Per l'abbondanza degli schiavi e dei rinnegati cristiani che, attraverso l'apostasia e la vita d'avventura, riuscirono a occupare alti gradi e ad avere notevole parte nella storia degli stati barbareschi, si diffuse sulle coste della Barberia un gergo noto col nome di lingua franca. Esso consisteva in un miscuglio di lingue mediterranee, con prevalenza d'italiano da Tunisi verso est, e di spagnolo da Algeri verso ovest (cfr. H. Schuchardt, in Zeitschrift für Roman. Philologie, 1909, pp. 441-461).
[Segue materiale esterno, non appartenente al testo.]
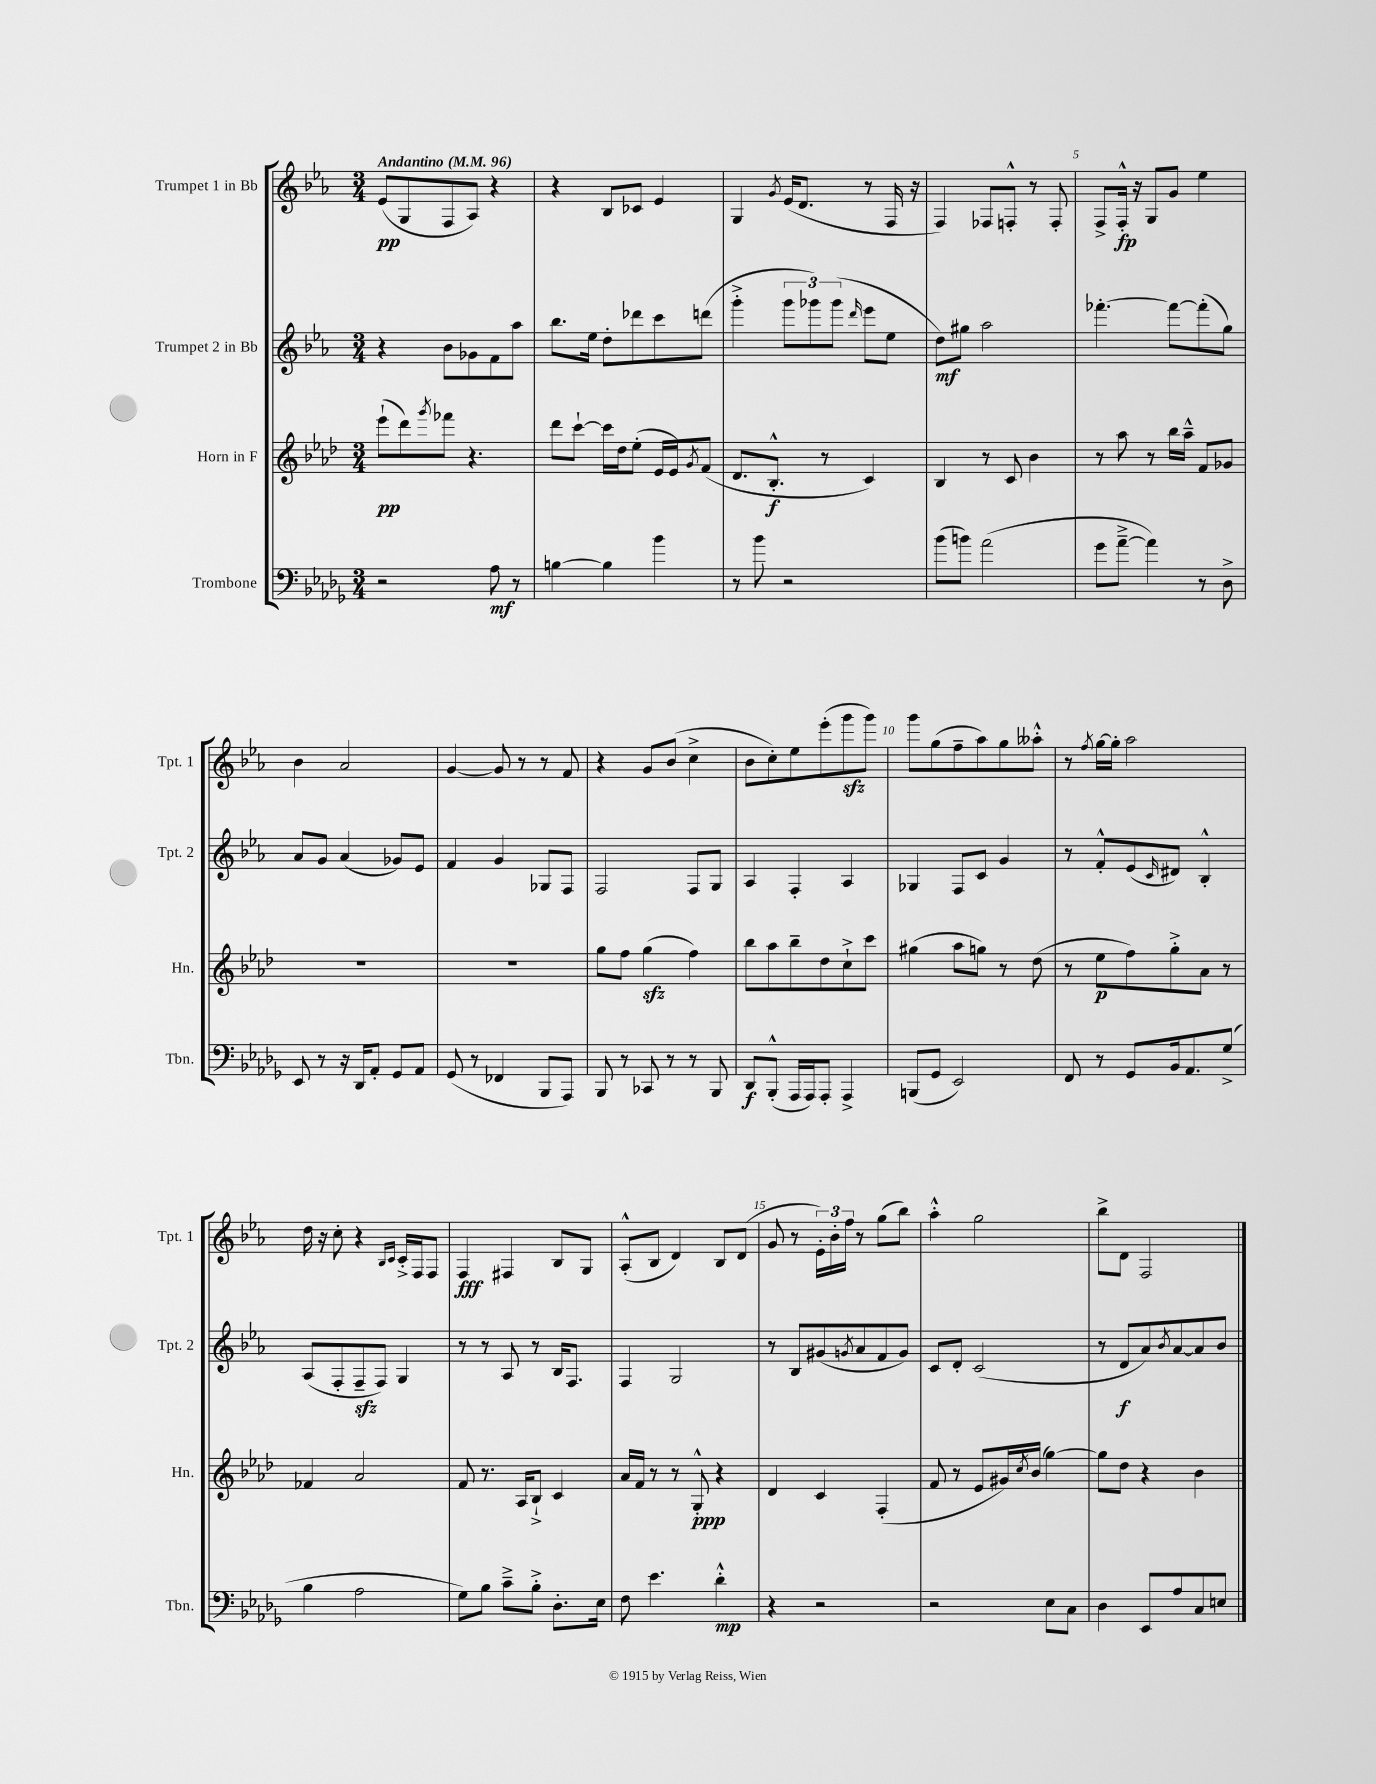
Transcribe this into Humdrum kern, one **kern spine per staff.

**kern	**kern	**kern	**kern
*staff4	*staff3	*staff2	*staff1
*clefF4	*clefG2	*clefG2	*clefG2
*k[b-e-a-d-g-]	*k[b-e-a-d-]	*k[b-e-a-]	*k[b-e-a-]
*M3/4	*M3/4	*M3/4	*M3/4
*MM96	*MM96	*MM96	*MM96
2r	(8eee-`	4r	(8e-
.	8ddd-)	.	8G
.	8qggg	.	.
.	8fff-	8b-	8F
.	4.r	8g-	8A-)
8A-	.	8f	4r
8r	.	8aa-	.
=	=	=	=
[4B	8ddd-	8.bb-	4r
.	[8ccc`	.	.
.	.	16ee-	.
4B]	16ccc]	8dd'	8B-
.	16dd-	.	.
.	(8ee-'	8ddd-	8c-
4b-	16e-	8ccc	4e-
.	16e-)	.	.
.	8qg	.	.
.	(8f	(8ddd	.
=	=	=	=
8r	8.d-	4ggg'^	4G
8b-	.	.	.
.	8.B-'^^	.	.
.	.	.	8qg
2r	.	12ggg	(16e-
.	.	.	8.d
.	.	12ggg-)	.
.	8r	.	.
.	.	(12ggg-	.
.	.	16qqddd	.
.	4c)	8eee-	8r
.	.	8ee-	16F
.	.	.	16r
=	=	=	=
(8b-	4B-	8dd)	4F)
8b)	.	8gg#	.
(2a-	8r	2aa-	8F-
.	8c	.	8F'^^
.	4b-	.	8r
.	.	.	8F'
=	=	=	=
8g-	8r	[4.fff-'	8F^
[8a-~^	8aa-	.	16F'^^
.	.	.	16r
4a-])	8r	.	8G
.	16bb-	8fff-_	8g
.	16aa-~^^	.	.
8r	8f	(8fff-']	4ee-
8D-^	8g-	8gg)	.
=	=	=	=
8EE-	2.r	8a-	4b-
8r	.	8g	.
16r	.	(4a-	2a-
16DD-	.	.	.
8AA-'	.	.	.
8GG-	.	8g-)	.
8AA-	.	8e-	.
=	=	=	=
(8GG-	2.r	4f	[4g
8r	.	.	.
4FF-	.	4g	8g]
.	.	.	8r
8BBB-	.	8G-	8r
8AAA-)	.	8F	8f
=	=	=	=
8BBB-	8gg	2F	4r
8r	8ff	.	.
8CC-	(4gg	.	8g
8r	.	.	(8b-
8r	4ff)	8F	4cc^
8BBB-	.	8G	.
=	=	=	=
8DD-	8bb-	4A-	8b-
(8BBB-'^^	8aa-	.	8cc')
16AAA-	8bb-~	4F'	8ee-
16AAA-)	.	.	.
8AAA-'	8dd-	.	(8eee-'
4AAA-^	8cc`^	4A-	8ggg
.	8ccc	.	8ggg)
=	=	=	=
(8BBB	(4gg#	4G-	8ggg
8GG-	.	.	(8gg
2EE-)	8aa-	8F	8ff~
.	8gg)	8c	8aa-)
.	8r	4g	8gg
.	(8dd-	.	8aa--'^^
=	=	=	=
8FF	8r	8r	8r
.	.	.	8qff
8r	8ee-	8f'^^	[16gg
.	.	.	16gg']
8GG-	8ff)	(8e-	2aa-
.	.	16qqc	.
16BB-	8gg'^	8d#)	.
8.AA-	.	.	.
.	8a-	4B-'^^	.
(8G-^	8r	.	.
=	=	=	=
4B-	4f-	(8A-	16dd
.	.	.	16r
.	.	8F'	8cc'
2A-	2a-	8F~	4r
.	.	8F)	.
.	.	.	16qqB-
.	.	.	16qqc
.	.	4G	16c'^
.	.	.	16F
.	.	.	8F
=	=	=	=
8G-)	8f	8r	4F
8B-	8.r	8r	.
8c~^	.	8A-	4F#
.	16A-	.	.
8B-'^	8B-`^	8r	.
8.D-'	4c	16B-	8B-
.	.	8.F	.
.	.	.	8G
16E-	.	.	.
=	=	=	=
8F	16a-	4F	(8A-'^^
.	16f	.	.
4.e-	8r	.	8B-
.	8r	2G	4d)
.	8G'^^	.	.
4d-'^^	4r	.	8B-
.	.	.	(8d
=	=	=	=
4r	4d-	8r	8g
.	.	8B-	8r
2r	4c	(8g#	24e-')
.	.	.	24b-'
.	.	.	24ff
.	.	8qg	.
.	.	8a-	8r
.	(4F'	8f	(8gg
.	.	8g)	8bb-)
=	=	=	=
2r	8f	8c	4aa-'^^
.	8r	8d'	.
.	8e-	(2c	2gg
.	16g#)	.	.
.	8qcc	.	.
.	(16b-	.	.
8E-	[4gg)	.	.
8C	.	.	.
=	=	=	=
4D-	8gg]	8r	8bb-^
.	8dd-	8d	8d
8EE-	4r	8a-)	2F
.	.	8qb-	.
8A-	.	[8a-	.
8C	4b-	8a-]	.
8E	.	8b-	.
==	==	==	==
*-	*-	*-	*-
Bibl.: A prescindere dalle storie dei singoli stati barbareschi (per cui v. algeri, marocco, tripoli, tunisi, ecc.), e da quelle dell'Impero ottomano, v. le relazioni dei viaggiatori, dei missionarî redentoristi (P. Dan, Histoire de Barbarie et des corsaires, Parigi 1673), e i più recenti studî del Guglielmotti, Storia della marina pontificia, Roma 1886-1893; E. Mercier, histoire de l'Afrique septentrionale, III, Parigi 1891; S. Lane-Poole, Barbary Corsairs, Londra 1890; C. Manfroni, Storia della marina italiana dalla caduta di Costantinopoli alla battaglia di Lepanto, Roma 1897; Masson, Histoire des établissements et du commerce français dans l'Afrique barbaresque, Parigi 1903; E. Rossi, Storia della marina dell'ordine di S. Giovanni di Gerusalemme, di Rodi e di Malta, Roma 1926; C. A. Nallino, Venezia e Sfax nel sec. XVIII, in Centenario della nascita di Michele Amari, II, Palermo 1910; J. Dény, Chansons des janissaires d'Alger, in Mélanges René Basset, Parigi 1925.